Ma la faccenda non è proprio così semplice. Alcuni tipi di conoscenza possono
essere calati vantaggiosamente a livelli inconsci, ma altri tipi debbono essere
mantenuti alla superficie. Grosso modo, possiamo permetterci di calare
nell'inconscio quei generi di conoscenza che continuano a essere veri
indipendentemente dalle variazioni dell'ambiente, mentre dobbiamo tenere a
portata di mano tutti quei controlli del comportamento che devono essere
modificati in ogni caso particolare. Il leone può calare nel suo inconscio la
proposizione che la zebra è la sua preda naturale, ma quando ha di fronte una
zebra particolare dev'essere in grado di modificare le mosse del suo attacco per
adattarsi al terreno particolare e alle particolari tattiche di fuga di quella zebra
particolare.
L'economia del sistema spinge infatti gli organismi a calare nell'inconscio quei
tratti generali della relazione che restano sempre veri, e a mantenere nella
coscienza la prassi dei casi particolari.
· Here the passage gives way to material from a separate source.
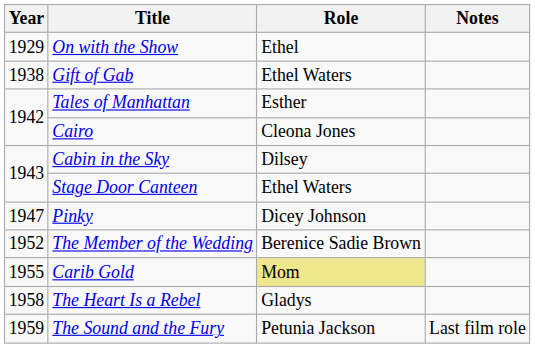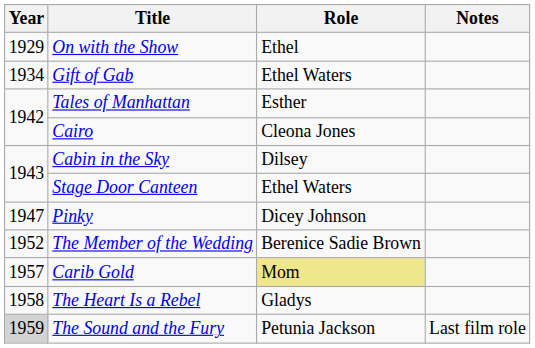Gift of Gab | Year: 1938 -> 1934
Carib Gold | Year: 1955 -> 1957
The Sound and the Fury | Year: no background -> lightgrey background
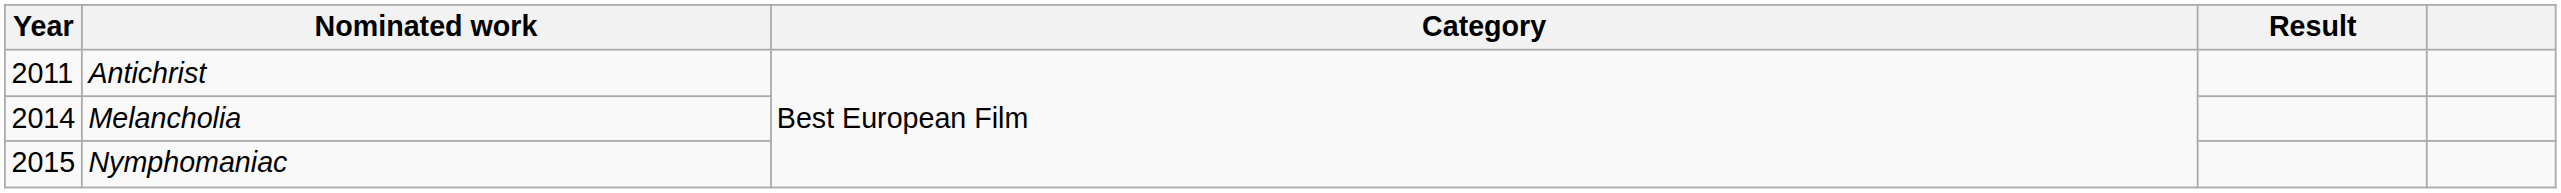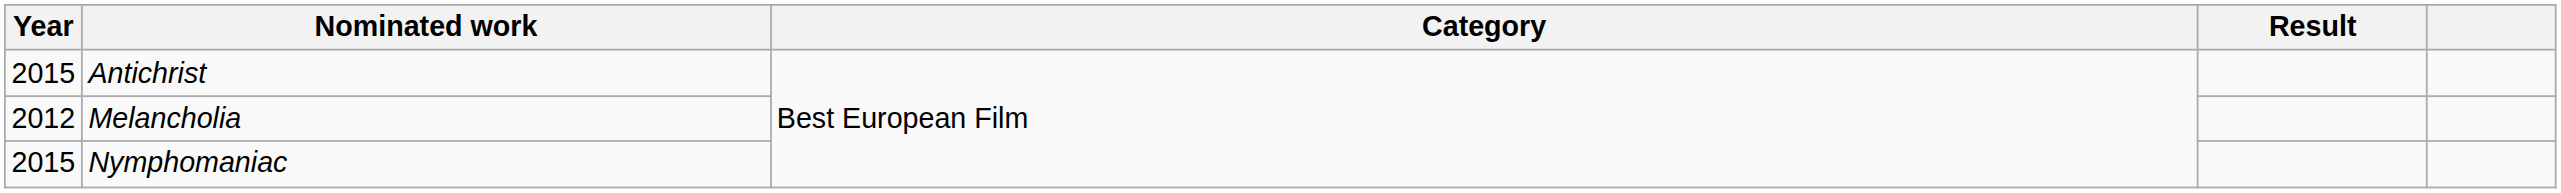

Le premesse possono, con vantaggio economico, esser 'calate', ma le conclusioni
particolari devono essere coscienti. Benché sia economico, l'atto di 'calare'
nell'inconscio, tuttavia, esige un prezzo: l'inaccessibilità. Poiché il livello al quale
le cose sono calate è caratterizzato da algoritmi iconici e dalla metafora, diventa
difficile per l'organismo esaminare la matrice da cui scaturiscono le sue
conclusioni coscienti. Viceversa, si può notare che ciò che è comune a una
particolare asserzione e a una metafora corrispondente è di una generalità tale da
rendere appropriato il calarlo nell'inconscio.
Bateson G., Verso un'ecologia della mente, Adelphi, Milano, 1990.